● EXERCISE GOAL
Your response should consist solely of the lines from the one containing "restituer les dommages" through the final line of the entries, repeated exactly.
----
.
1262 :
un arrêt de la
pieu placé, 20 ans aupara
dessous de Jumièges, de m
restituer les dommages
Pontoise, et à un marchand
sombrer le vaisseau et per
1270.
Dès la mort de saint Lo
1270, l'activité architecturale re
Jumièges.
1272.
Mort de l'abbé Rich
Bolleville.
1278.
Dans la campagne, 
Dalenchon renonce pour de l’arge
----
● TASK SOLUTION
restituer les dommages
Pontoise, et à un marchand
sombrer le vaisseau et per
1270.
Dès la mort de saint Lo
1270, l'activité architecturale re
Jumièges.
1272.
Mort de l'abbé Rich
Bolleville.
1278.
Dans la campagne, 
Dalenchon renonce pour de l’arge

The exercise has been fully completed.